Philadelphia Phillies Owners: The Phantom Five

The Phillies may finally be serious ­contenders, but the franchise is still the losingest in sports history. For that we can blame a group of people we never see and never hear: the team’s (very) silent owners

Earlier at the Diamond Club party, Giles stood alone in a corner. He laughed quietly to himself when Rollins cracked a joke, and was careful to let Montgomery stand in the spotlight alone. When asked about his fellow owners, Giles’s grin disappeared. “I’ll talk to you about anything,” he said politely, “but the ownership group.”

DAVE MONTGOMERY SITS in a pristine meeting room inside the corporate offices of Citizens Bank Park, telling tales of bygone Phillies teams. The former Phillies ticket salesman still scores each game by hand. Today he’s brought pencils and a yellow legal pad to take notes, even though he’s the one being interviewed about the team’s leadership. That was the intention, at least. Wearing a V-neck sweater, quick with a warm laugh that narrows his eyes to a close, Montgomery is, by all accounts, a gentleman in a game of tobacco spit and head-first slides in the dirt. He’s also a politician, filibustering his way around direct questions about the owners he protects year after year. Asked if he’s made a conscious decision to be less outspoken than Giles, his predecessor, Montgomery says, “I just believe the organization needs an image that’s not directly tied to wins and losses.”
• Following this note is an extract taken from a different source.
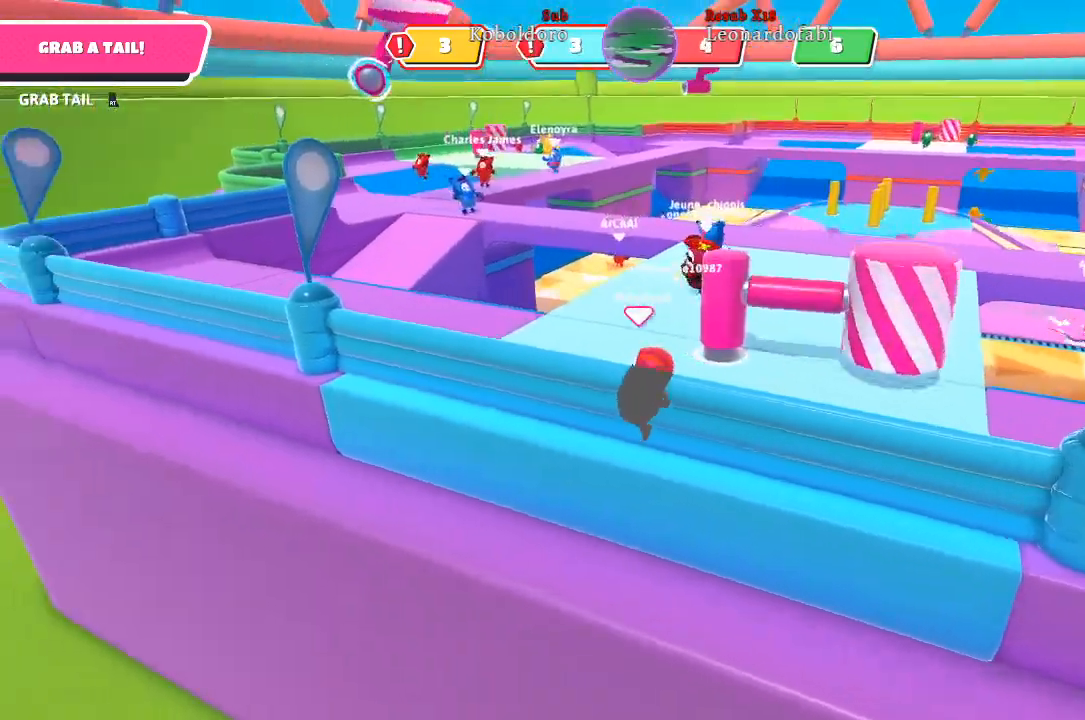
{"buttons": [], "left_stick": "up-left", "right_stick": "center", "events": [[50, "A", "down"], [50, "right_stick", "center"], [183, "A", "up"]]}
Dave Montgomery is a mild-mannered guy, but it’s hard to imagine a more radical statement. After all, what we’re talking about here isn’t your kid’s tee-ball league or your niece’s Division III volleyball program. This is professional sports, where athletes are paid tens of millions of dollars to perform, and where loyal fans invest their time, money and passion in a team with one singular hope: to see them become champions. If this isn’t about wins and losses, then what exactly is it about?

That attitude — winning would be nice — has infected the Phillies organization for decades now. And it trickles down from the very top, from the owners themselves.

The Phantom Five meet four times a year, beginning in March during spring training. That session is known as the annual meeting, and it’s a chance for the Phillies vice presidents and Montgomery to deliver state-of-the-team reports to the bigwigs. Bill Webb, the attorney who helped Giles buy the team more than a quarter-century ago, is still there, handling the minutes. The meeting leads off with Montgomery’s baseball report, recapping the past season, laying out an improvement plan for the one ahead, and answering the sorts of questions the average fan might ask. (How’s our top 2006 draft pick doing after Tommy John surgery? Is there another Kyle Kendrick in the farm system?) The other executive reports — like the economic breakdown from Jerry Clothier, the team’s finance guru since 1982 — rarely generate further discussion. There’s another meeting after the draft in June, and a light December session that doubles as a holiday party. The season-end recap is scheduled each year for September, as if to presume the Phillies’ campaign will never extend into October.